Doğubeyazıt’ta ‘Kendimizi savunuyoruz’ kampanyası kapsamında çalışma yürüten TJA’lı Hacer Karaoğlan, devletin asimilasyon politikalarını, özsavunma ile boşa çıkaracaklarını söyledi
Tevgera Jinên Azad-TJA’nın 15 Eylül’de başlattığı ve 4 ay sürecek olan “Em xwe diparezin” (Kendimizi savunuyoruz) kampanyası kapsamında birçok kentte ev ve sokaklarda kadınlarla bir araya gelen TJA’lılar, kampanya hakkında bilgilendirme yapıyor. Kampanyanın Ağrı ayağında görev alan TJA aktivisti Hacer Karaoğlan, yürüttükleri kampanyaya ilişkin Mezopotamya Ajansı’na değerlendirmelerde bulundu.

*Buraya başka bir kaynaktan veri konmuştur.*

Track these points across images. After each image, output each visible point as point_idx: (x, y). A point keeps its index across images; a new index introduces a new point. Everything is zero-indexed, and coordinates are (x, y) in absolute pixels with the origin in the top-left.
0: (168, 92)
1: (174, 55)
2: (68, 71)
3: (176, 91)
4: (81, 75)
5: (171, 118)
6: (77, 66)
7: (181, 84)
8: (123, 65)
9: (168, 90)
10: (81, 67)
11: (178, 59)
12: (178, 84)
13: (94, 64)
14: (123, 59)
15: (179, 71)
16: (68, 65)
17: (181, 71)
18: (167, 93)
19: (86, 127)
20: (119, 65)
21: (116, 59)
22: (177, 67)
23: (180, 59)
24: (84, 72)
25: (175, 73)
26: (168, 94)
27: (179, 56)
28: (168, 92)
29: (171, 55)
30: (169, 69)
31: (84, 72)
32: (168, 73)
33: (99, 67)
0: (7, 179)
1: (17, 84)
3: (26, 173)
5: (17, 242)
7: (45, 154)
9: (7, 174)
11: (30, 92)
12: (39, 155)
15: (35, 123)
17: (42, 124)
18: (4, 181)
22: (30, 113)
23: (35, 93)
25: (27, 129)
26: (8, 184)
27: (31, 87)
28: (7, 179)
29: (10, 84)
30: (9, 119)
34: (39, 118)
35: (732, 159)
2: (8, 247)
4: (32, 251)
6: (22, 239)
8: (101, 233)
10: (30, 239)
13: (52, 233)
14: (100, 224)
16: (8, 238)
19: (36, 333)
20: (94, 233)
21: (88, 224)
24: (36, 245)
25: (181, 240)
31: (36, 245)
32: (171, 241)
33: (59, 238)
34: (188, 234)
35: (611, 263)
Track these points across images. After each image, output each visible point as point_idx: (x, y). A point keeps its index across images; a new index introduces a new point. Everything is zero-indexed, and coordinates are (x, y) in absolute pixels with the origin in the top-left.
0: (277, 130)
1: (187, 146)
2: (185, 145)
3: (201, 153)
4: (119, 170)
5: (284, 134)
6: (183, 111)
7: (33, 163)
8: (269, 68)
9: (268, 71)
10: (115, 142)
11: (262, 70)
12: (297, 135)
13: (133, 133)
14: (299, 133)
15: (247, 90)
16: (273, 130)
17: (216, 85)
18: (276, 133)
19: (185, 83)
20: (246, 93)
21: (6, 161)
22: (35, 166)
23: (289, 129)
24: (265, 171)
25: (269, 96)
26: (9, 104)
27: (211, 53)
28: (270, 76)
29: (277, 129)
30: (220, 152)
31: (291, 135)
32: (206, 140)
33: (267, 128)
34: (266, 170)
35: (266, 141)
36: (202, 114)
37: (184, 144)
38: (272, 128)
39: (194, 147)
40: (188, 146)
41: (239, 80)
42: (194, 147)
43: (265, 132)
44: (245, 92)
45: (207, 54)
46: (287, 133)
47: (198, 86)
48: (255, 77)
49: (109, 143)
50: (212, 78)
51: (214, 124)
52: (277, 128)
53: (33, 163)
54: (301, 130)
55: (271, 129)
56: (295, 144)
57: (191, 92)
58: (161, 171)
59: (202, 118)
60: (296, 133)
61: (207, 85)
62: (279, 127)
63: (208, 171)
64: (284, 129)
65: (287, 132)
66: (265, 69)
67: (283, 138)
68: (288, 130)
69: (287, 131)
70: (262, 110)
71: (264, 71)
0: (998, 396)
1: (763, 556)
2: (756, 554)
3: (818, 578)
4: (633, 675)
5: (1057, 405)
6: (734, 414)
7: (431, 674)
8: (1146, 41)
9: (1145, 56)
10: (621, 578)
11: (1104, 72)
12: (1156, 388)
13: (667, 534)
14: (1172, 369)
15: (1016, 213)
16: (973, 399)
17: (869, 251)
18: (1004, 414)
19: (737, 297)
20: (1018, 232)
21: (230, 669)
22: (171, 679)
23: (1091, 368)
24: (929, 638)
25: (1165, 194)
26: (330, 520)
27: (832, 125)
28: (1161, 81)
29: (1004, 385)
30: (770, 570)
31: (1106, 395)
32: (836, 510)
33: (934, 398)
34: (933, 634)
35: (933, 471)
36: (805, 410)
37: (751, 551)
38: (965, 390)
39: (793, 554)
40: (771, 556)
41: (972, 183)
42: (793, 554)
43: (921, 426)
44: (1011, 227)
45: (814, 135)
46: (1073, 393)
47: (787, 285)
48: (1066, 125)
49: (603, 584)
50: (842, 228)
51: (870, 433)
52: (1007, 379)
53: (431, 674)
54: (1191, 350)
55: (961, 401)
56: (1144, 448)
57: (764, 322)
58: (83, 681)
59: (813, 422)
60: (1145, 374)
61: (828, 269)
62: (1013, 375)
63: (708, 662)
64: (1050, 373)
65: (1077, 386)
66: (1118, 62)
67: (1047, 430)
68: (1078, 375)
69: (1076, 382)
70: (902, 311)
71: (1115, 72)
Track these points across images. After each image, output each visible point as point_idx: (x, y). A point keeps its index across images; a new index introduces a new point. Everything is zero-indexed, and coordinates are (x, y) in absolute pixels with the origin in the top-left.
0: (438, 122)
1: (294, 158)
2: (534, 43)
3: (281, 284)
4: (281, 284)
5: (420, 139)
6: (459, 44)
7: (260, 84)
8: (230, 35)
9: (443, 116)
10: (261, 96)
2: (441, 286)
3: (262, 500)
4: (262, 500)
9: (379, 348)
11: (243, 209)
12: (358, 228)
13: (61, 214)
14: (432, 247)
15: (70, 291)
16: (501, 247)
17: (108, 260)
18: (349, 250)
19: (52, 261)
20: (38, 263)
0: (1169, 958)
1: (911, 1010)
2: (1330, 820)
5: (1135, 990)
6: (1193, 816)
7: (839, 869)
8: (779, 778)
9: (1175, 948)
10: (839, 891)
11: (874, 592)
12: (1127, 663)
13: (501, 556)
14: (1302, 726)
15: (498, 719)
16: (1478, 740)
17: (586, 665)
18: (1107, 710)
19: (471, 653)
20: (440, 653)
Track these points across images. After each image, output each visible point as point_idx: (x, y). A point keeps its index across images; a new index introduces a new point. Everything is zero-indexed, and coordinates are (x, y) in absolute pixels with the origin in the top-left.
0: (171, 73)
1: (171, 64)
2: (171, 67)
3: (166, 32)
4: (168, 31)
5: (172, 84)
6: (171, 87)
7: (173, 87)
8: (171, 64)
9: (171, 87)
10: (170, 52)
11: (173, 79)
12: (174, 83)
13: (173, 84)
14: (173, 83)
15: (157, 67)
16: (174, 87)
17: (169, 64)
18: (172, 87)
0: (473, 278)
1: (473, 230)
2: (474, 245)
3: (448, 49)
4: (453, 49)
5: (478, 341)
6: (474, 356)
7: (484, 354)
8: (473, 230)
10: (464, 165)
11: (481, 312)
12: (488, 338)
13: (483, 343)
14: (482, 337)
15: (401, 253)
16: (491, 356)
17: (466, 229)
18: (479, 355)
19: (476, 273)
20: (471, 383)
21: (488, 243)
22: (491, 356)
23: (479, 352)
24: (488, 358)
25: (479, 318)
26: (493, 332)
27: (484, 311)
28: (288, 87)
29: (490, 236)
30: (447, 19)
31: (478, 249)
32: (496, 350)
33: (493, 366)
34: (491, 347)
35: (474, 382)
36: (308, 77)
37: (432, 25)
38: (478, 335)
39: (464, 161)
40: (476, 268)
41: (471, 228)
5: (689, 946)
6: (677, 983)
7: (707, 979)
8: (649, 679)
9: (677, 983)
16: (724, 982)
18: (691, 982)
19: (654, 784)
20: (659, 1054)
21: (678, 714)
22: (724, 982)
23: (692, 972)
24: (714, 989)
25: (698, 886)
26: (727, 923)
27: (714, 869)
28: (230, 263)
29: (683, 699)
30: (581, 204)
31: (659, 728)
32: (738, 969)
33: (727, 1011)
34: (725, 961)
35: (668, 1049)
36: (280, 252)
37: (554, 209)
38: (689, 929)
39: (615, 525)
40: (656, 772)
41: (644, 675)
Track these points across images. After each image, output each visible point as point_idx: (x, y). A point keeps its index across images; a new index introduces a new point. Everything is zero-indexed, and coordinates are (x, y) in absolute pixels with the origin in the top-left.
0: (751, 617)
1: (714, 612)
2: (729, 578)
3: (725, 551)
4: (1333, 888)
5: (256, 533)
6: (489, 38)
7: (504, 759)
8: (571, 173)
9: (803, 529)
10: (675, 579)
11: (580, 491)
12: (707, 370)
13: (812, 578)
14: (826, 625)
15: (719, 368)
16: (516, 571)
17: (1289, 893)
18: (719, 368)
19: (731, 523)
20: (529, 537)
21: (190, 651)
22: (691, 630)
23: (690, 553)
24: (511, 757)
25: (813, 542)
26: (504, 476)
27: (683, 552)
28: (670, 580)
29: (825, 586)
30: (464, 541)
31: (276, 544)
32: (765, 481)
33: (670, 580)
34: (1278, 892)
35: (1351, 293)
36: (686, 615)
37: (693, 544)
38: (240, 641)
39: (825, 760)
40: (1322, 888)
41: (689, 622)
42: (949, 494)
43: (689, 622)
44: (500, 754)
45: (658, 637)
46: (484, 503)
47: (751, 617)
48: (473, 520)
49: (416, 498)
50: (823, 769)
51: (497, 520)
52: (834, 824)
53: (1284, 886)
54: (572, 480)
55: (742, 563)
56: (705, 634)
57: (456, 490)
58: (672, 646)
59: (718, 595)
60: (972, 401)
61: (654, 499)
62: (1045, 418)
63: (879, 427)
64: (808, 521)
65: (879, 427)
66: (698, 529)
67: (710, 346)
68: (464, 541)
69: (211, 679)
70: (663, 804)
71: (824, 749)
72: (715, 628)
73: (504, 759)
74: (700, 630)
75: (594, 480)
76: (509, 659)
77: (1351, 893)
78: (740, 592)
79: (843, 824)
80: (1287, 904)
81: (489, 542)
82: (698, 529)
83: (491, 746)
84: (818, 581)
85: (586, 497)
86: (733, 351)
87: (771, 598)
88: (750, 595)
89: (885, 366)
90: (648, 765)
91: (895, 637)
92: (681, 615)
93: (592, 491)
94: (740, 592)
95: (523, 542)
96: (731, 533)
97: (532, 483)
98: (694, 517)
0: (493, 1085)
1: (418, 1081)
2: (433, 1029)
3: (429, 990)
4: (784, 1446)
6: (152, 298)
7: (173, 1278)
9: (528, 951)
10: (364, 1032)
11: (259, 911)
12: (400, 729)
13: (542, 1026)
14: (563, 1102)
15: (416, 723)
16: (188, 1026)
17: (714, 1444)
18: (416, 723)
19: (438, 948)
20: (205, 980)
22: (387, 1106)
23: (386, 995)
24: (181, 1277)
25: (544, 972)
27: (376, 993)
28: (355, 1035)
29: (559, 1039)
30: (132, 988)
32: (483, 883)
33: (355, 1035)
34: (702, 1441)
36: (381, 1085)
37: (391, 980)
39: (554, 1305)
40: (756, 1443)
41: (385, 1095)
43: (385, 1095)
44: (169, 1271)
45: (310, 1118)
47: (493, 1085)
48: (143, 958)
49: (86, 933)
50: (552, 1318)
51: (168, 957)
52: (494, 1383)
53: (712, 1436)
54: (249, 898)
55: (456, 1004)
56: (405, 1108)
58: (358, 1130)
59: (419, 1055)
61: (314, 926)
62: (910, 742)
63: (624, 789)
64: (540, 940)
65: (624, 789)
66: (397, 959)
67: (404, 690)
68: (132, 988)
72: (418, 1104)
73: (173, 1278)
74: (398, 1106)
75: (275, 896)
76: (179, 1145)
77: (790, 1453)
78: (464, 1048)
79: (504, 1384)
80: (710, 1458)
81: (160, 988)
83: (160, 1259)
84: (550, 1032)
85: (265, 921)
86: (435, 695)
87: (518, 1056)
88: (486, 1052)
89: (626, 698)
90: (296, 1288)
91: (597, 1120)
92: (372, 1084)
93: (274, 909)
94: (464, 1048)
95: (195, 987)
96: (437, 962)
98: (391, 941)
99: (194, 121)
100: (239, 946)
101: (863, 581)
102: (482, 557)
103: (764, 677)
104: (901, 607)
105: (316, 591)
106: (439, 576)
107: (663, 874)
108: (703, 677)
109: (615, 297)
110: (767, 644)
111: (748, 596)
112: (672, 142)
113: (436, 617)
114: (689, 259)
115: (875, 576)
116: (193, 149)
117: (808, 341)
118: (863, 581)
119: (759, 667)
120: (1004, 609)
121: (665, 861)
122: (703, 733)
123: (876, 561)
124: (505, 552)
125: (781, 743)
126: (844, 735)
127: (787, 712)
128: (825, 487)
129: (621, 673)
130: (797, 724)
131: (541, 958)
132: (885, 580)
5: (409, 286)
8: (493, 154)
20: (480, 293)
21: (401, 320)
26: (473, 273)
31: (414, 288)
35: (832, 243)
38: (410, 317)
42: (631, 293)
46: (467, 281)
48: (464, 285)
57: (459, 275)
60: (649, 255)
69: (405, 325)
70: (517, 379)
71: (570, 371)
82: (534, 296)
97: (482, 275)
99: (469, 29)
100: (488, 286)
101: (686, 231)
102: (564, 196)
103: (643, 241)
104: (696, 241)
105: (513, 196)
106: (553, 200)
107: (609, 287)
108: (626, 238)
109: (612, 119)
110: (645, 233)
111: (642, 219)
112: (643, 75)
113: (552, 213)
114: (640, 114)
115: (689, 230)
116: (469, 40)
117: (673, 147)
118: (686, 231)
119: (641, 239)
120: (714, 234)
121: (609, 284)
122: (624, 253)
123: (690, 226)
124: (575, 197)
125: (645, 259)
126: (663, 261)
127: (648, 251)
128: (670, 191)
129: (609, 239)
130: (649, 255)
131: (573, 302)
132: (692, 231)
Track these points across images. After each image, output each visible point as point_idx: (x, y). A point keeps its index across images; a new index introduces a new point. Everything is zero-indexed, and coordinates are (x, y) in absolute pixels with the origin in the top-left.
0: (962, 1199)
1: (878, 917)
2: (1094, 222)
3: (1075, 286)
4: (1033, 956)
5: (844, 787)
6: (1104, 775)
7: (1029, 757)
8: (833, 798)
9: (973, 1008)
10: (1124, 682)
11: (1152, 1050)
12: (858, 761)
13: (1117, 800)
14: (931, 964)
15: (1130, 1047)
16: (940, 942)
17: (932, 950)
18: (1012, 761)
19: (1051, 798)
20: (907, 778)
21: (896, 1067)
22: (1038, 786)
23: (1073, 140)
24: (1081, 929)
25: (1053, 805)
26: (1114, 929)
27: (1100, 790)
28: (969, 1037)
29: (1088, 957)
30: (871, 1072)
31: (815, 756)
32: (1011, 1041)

Karaoğlan, kampanya ile anadile, mezarlıklara, kültüre, emeğe ve kadın bedenine yönelik saldırılara karşı son 40 yıldır özsavunma ile verilen mücadeleyi güçlendirmeyi amaçladıklarını ifade etti. 25 Kasım’ın erkek-devlet şiddetine karşı direnen kadınların mücadele günü olduğunu hatırlatan Karaoğlan, “Kürt kadınları olarak bizler de şiddete karşı bulunduğumuz her alanda 40 yıldır mücadelemizi yükseltiyoruz. Şimdi de TJA olarak, Kürt halkına özelde de Kürt kadınlarına sistemin dayattığı sömürge politikalarına karşı öz savunmamızı geliştiriyoruz” dedi.
Etkinliklerimiz düzene cevap niteliğinde
Ağrı’da artan şüpheli kadın ölümlerine dikkat çeken Karaoğlan, kadınlara ulaşarak daha doğru tespitler ve aktarımlar yapabildiklerini dile getirdi. Ağrı’da yaşanan şüpheli kadın ölümlerinde şuana kadar kimsenin yargılanmadığını da kaydeden Karaoğlan, kadın cinayetlerinin politik olduğunu, buna karşı kadınların özgürlükçü düşünceyi sahiplenmesi gerektiğini söyledi.
Karaoğlan, eylem ve etkinliklerinin düzene bir cevap niteliğinde olduğunu belirterek, “Biz her kadına ulaşmak için çalışmalarımıza sabah akşam devam ediyoruz. Bu çerçevede ne kadar çok kadına ulaşırsak o kadar güçlü olacağız. Bu anlamda önümüze koyduğumuz programları sürekli kılacağız. Direnerek özsavunmamızı sağlayacağız” dedi.